Repeat the data that follows in full. Do not include the pictures.

▸ **SOURCE MATERIAL**:
* * * * *

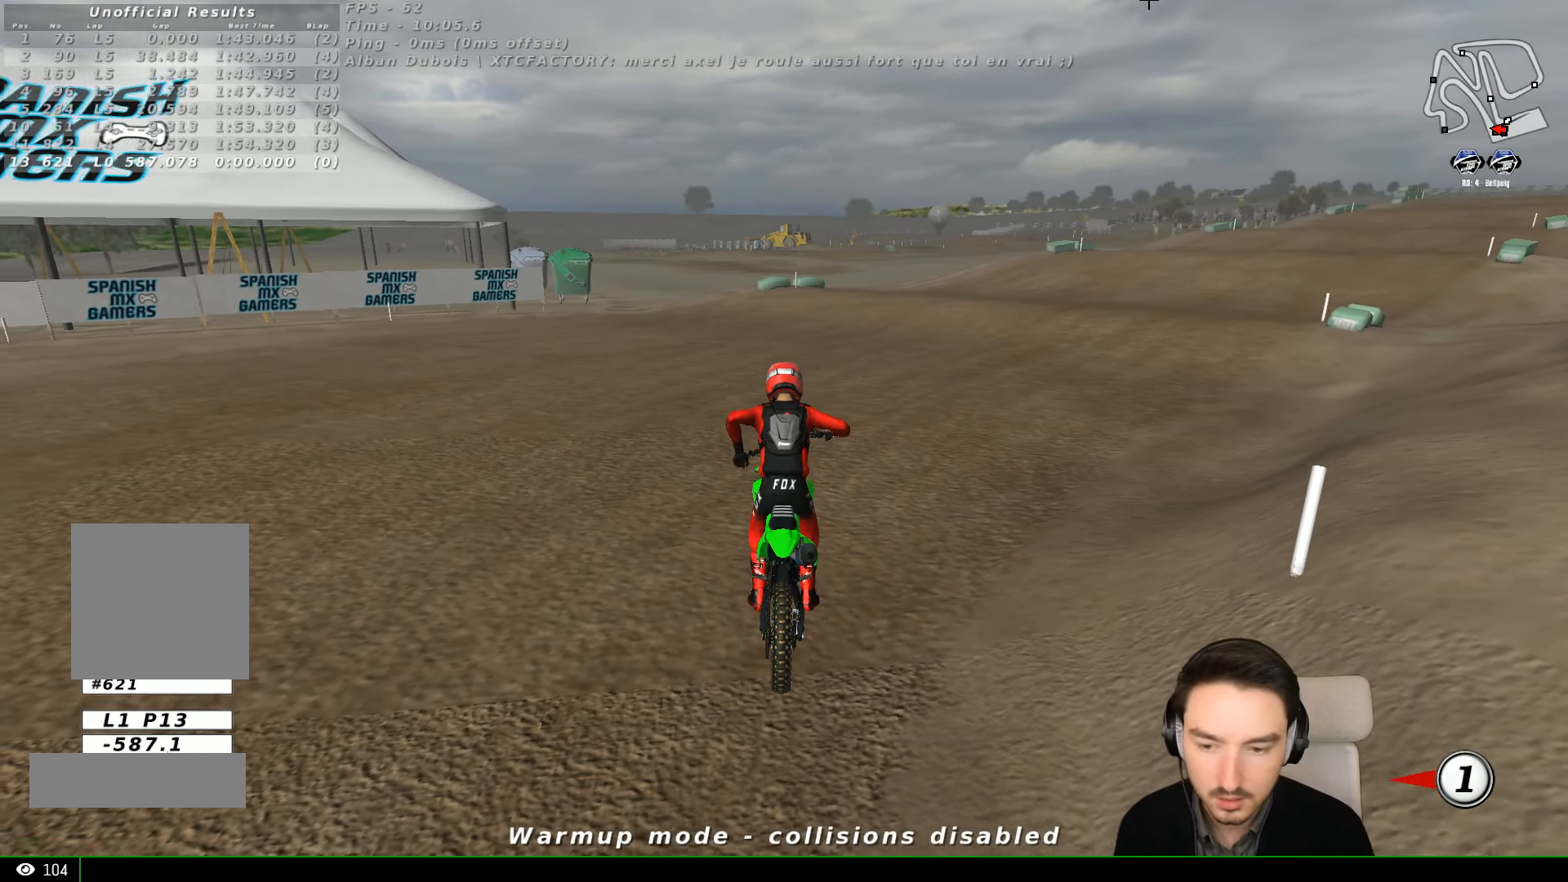
{"dt_ms": 500, "buttons": ["R2"], "left_stick": "up-right", "events": []}
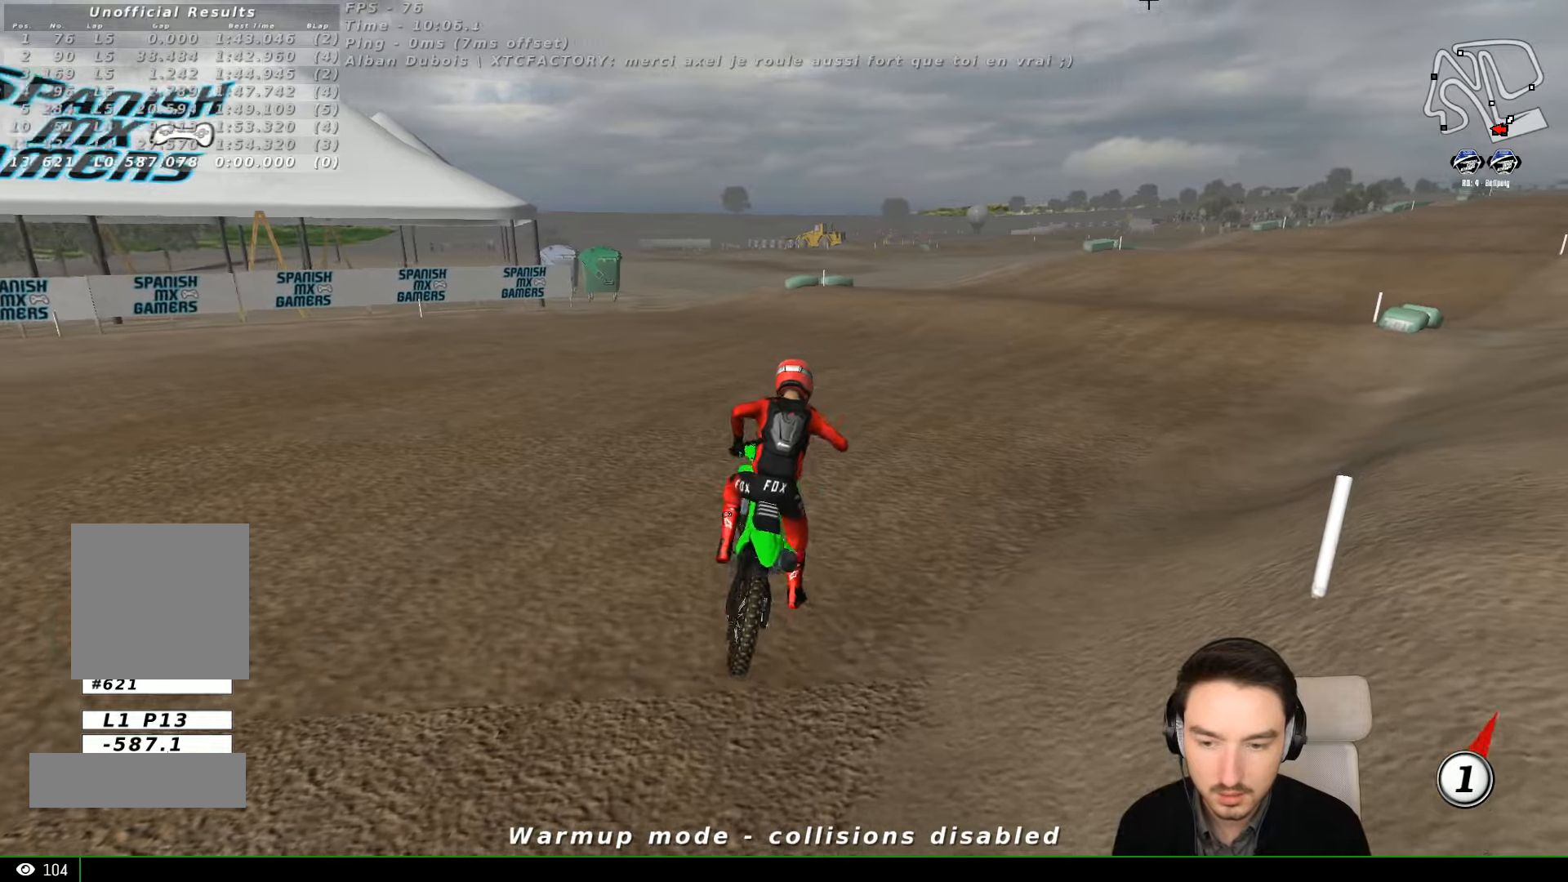
{"dt_ms": 1000, "buttons": ["L1", "R2"], "left_stick": "center"}
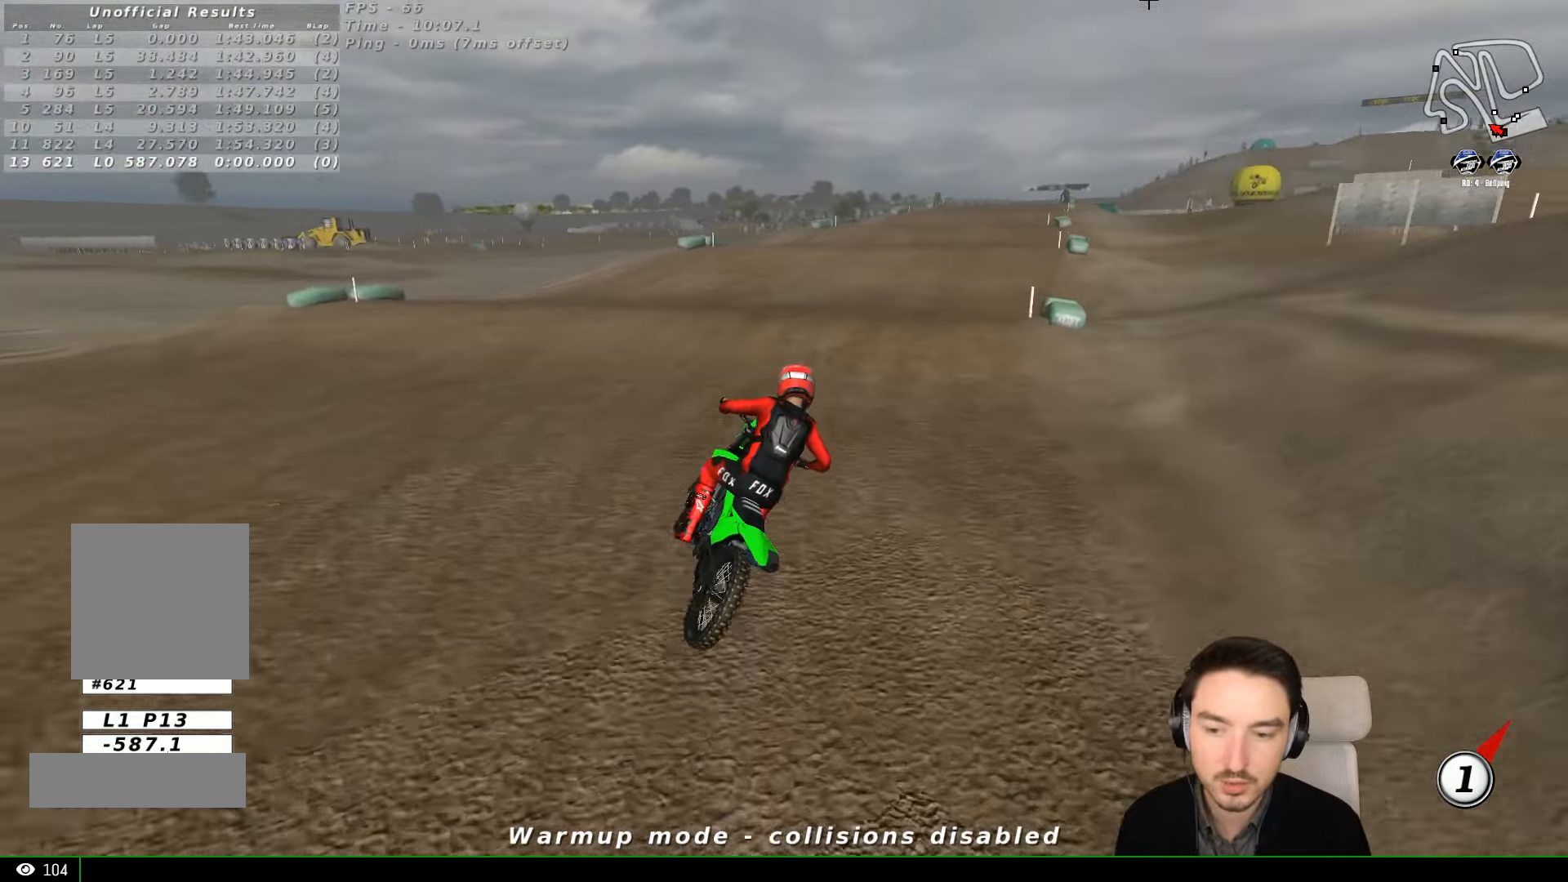
{"dt_ms": 500, "buttons": ["B", "R2"], "left_stick": "center", "events": [[500, "B", "down"], [500, "L1", "up"]]}
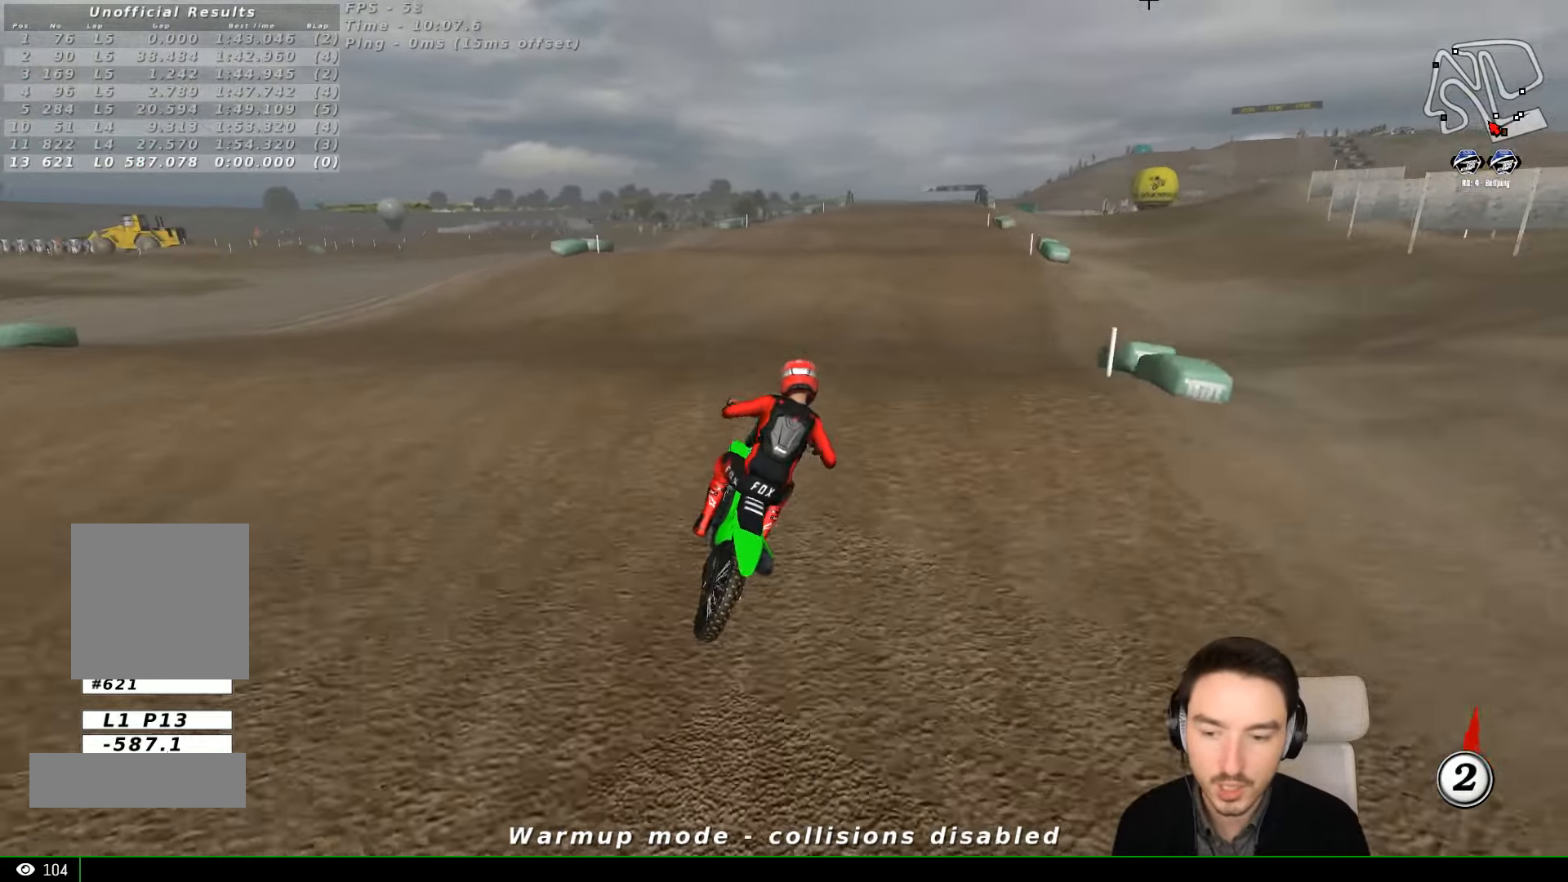
{"dt_ms": 500, "buttons": ["R2"], "left_stick": "left", "events": [[67, "B", "up"], [167, "left_stick", "down-left"], [300, "left_stick", "center"], [500, "left_stick", "left"]]}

* * * * *

▸ **ANSWER SECTION**:
{"dt_ms": 500, "buttons": ["R2"], "left_stick": "up-right", "events": []}
{"dt_ms": 1000, "buttons": ["L1", "R2"], "left_stick": "center"}
{"dt_ms": 500, "buttons": ["B", "R2"], "left_stick": "center", "events": [[500, "B", "down"], [500, "L1", "up"]]}
{"dt_ms": 500, "buttons": ["R2"], "left_stick": "left", "events": [[67, "B", "up"], [167, "left_stick", "down-left"], [300, "left_stick", "center"], [500, "left_stick", "left"]]}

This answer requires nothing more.